| Work to complete |
Convert the items into a Markdown table with the columns Row and Line, covering only the part that opens with the line containing "Which series contains the highest Y value?" and continues through the end of the items. Give each line its own numbered row, skip blank lines, and leave the pictures out.

| Task input |
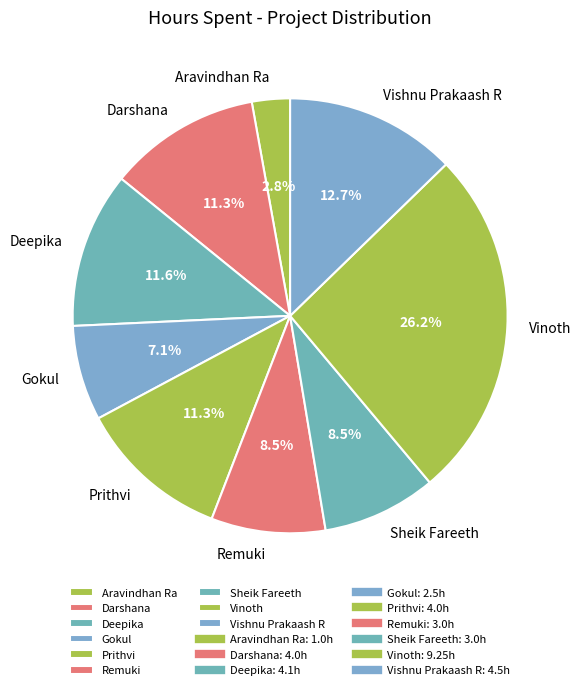

The Darshana slice represents 11% of the pie. True or false?

True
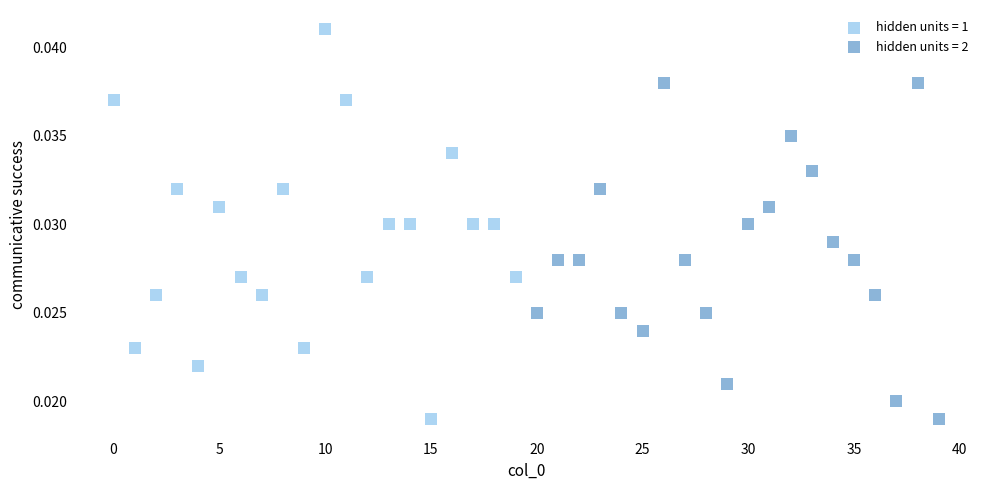

Which series contains the highest Y value?

hidden units = 1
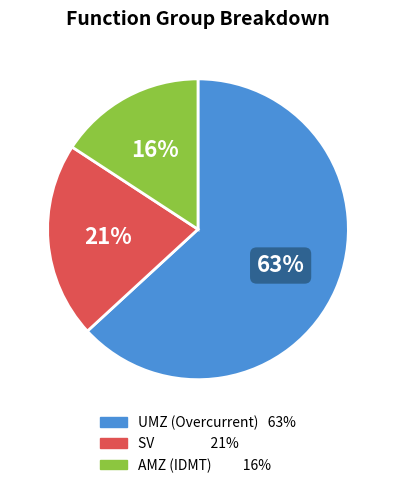

Count the number of slices in the pie.

3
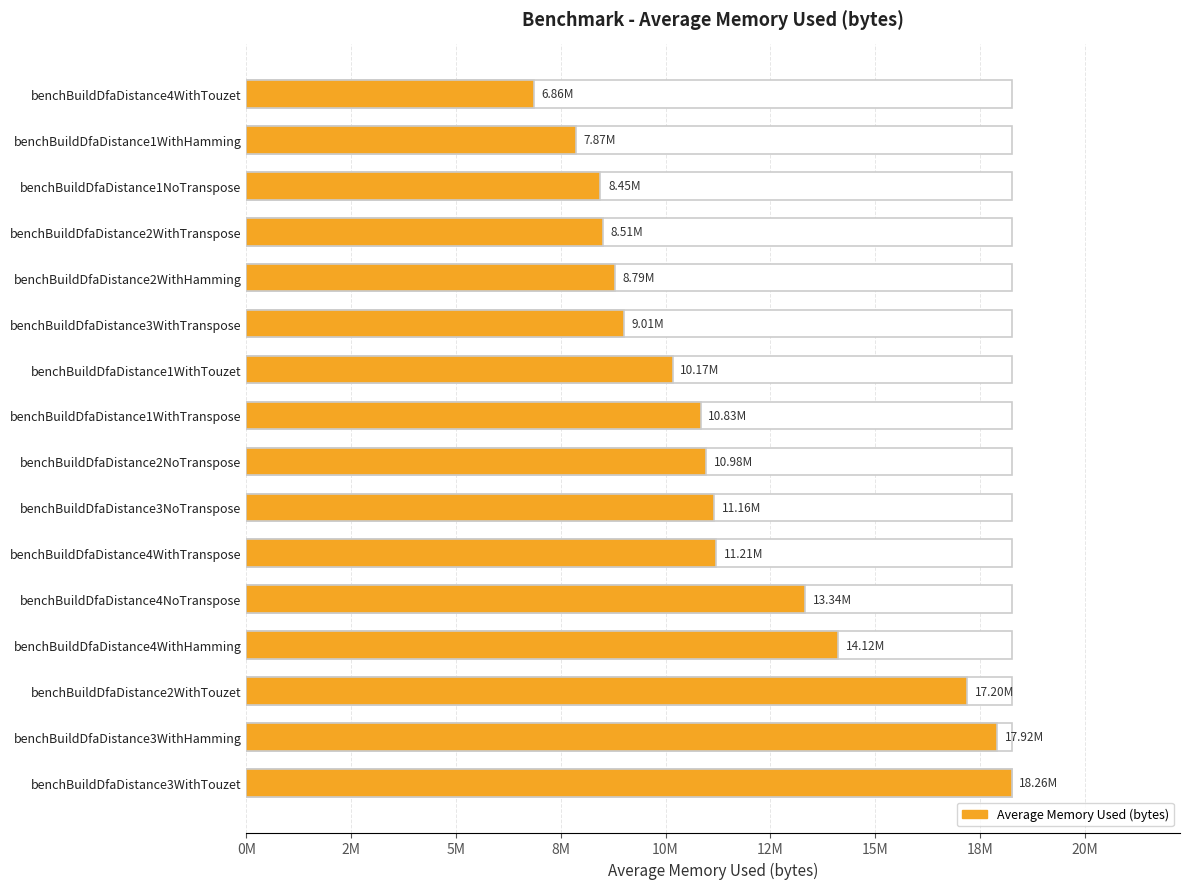

What is the difference between the maximum and second lowest values?

10389242.5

| Task result |
| Row | Line |
|---|---|
| 1 | Which series contains the highest Y value? |
| 2 | hidden units = 1 |
| 3 | Count the number of slices in the pie. |
| 4 | 3 |
| 5 | What is the difference between the maximum and second lowest values? |
| 6 | 10389242.5 |